Thursday, September 10, 2009

September 10, 2009

Well school started and you can tell it is keeping me busy. This is definitely me. Back to a month of summary. Steve and I celebrated 15 years of marriage. We did a marriage rope course activity with other couples through the USU extension. I can honestly say I love my husband much more now than when we first got married. He is my every other heart beat.
I’m finally getting in a routine of taking Eric to school first, then Trevor to his school, followed by Miss Kayla going to a neighbors house or on Monday and Fridays, she stays with me in the AM until PM Kindergarten starts. All the kids are loving school. Soccer starts on Saturday and we have TEK in games. So my Saturdays are now shot driving to and from games. Yuck.
Now for a short summary of my kids:
Kayla loves Kindergarten and her teacher. She asks us to read chapter books to her at night now that she is in Kindergarten. Otherwise she reads to us, which she is learning on her own pretty good. She is my social girl and loves (and then hates) the neighbor girl. Loves playing princesses and wants me to take her back to lunch with Ariel at Disneyland. Drama, yes. Loves to dress up , yes. Nurturer, yes. And her newest adventure…soccer!
Eric loves recess. He’s been wearing shorts to school since it is so hot and his knees are all skinned up. On the bright side, no holey pants. He is quite the pianist. He has his Dad’s ear for rhythm. He struggles with reading and we’re working twice as hard trying to help him. Always has a Bak U gan thing, Pokemon, or Yu Gi Oh something close by.

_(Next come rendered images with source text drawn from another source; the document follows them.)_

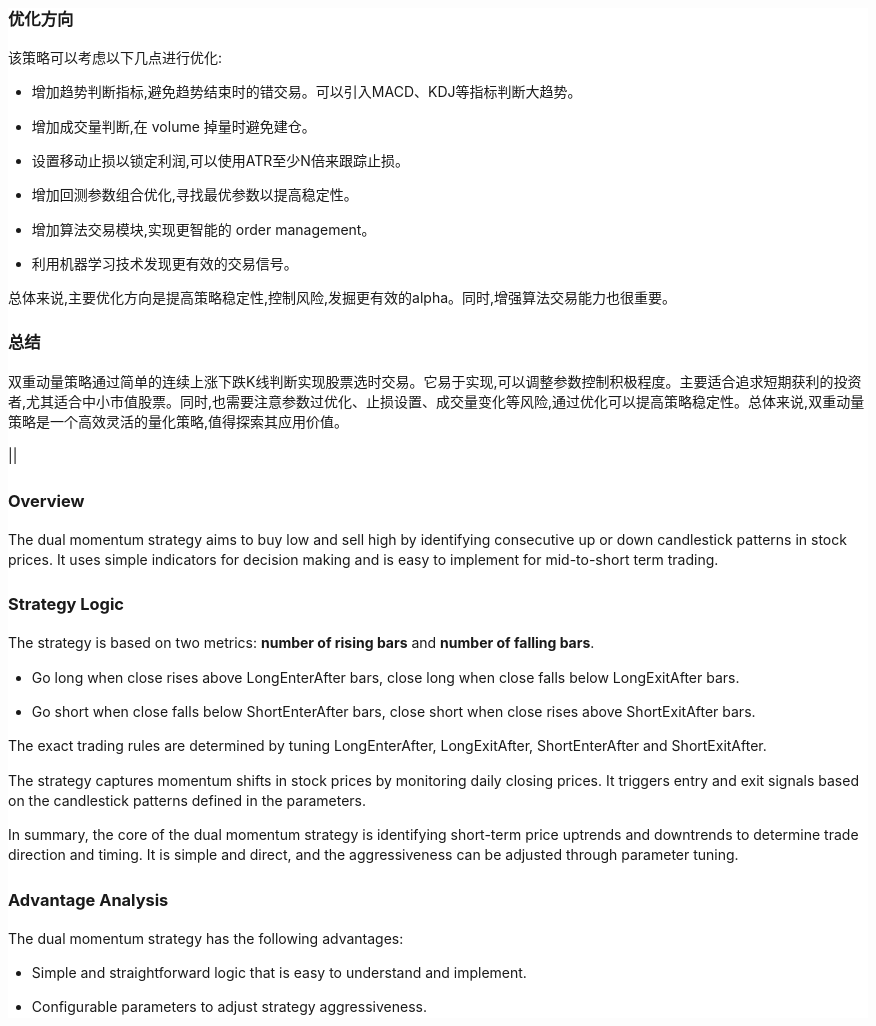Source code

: ### 优化方向

该策略可以考虑以下几点进行优化:

- 增加趋势判断指标,避免趋势结束时的错交易。可以引入MACD、KDJ等指标判断大趋势。

- 增加成交量判断,在 volume 掉量时避免建仓。

- 设置移动止损以锁定利润,可以使用ATR至少N倍来跟踪止损。

- 增加回测参数组合优化,寻找最优参数以提高稳定性。

- 增加算法交易模块,实现更智能的 order management。

- 利用机器学习技术发现更有效的交易信号。

总体来说,主要优化方向是提高策略稳定性,控制风险,发掘更有效的alpha。同时,增强算法交易能力也很重要。

### 总结

双重动量策略通过简单的连续上涨下跌K线判断实现股票选时交易。它易于实现,可以调整参数控制积极程度。主要适合追求短期获利的投资者,尤其适合中小市值股票。同时,也需要注意参数过优化、止损设置、成交量变化等风险,通过优化可以提高策略稳定性。总体来说,双重动量策略是一个高效灵活的量化策略,值得探索其应用价值。

||

### Overview

The dual momentum strategy aims to buy low and sell high by identifying consecutive up or down candlestick patterns in stock prices. It uses simple indicators for decision making and is easy to implement for mid-to-short term trading.

### Strategy Logic

The strategy is based on two metrics: **number of rising bars** and **number of falling bars**. 

- Go long when close rises above LongEnterAfter bars, close long when close falls below LongExitAfter bars.

- Go short when close falls below ShortEnterAfter bars, close short when close rises above ShortExitAfter bars.

The exact trading rules are determined by tuning LongEnterAfter, LongExitAfter, ShortEnterAfter and ShortExitAfter. 

The strategy captures momentum shifts in stock prices by monitoring daily closing prices. It triggers entry and exit signals based on the candlestick patterns defined in the parameters.

In summary, the core of the dual momentum strategy is identifying short-term price uptrends and downtrends to determine trade direction and timing. It is simple and direct, and the aggressiveness can be adjusted through parameter tuning.

### Advantage Analysis

The dual momentum strategy has the following advantages:

- Simple and straightforward logic that is easy to understand and implement.

- Configurable parameters to adjust strategy aggressiveness.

Trevor is enjoying his PALS (Accelerated learner) 5th grade class, although we were a little concerned at first when he received 11 worksheets to complete in one night. He is excited to start soccer and see his ‘neighborhood’ friends again. He is our bookworm-finished two last night. He’s loving Cub Scouts. Trying to discover ‘Indian clay’ at the school playground during recess. He enjoys having wars with his army men. Funny, my old piano teacher is his 5th grade teacher. Small world.
Keith and Angel, well they keep their Mom on the right path to return to heaven. Without them, who knows what I’d be doing or smoking right now. They make me want to become more Christ like and full of compassion and service to others. Isn’t that why we are here? One day we’ll have a good reunion! Until then, their memory will have to do.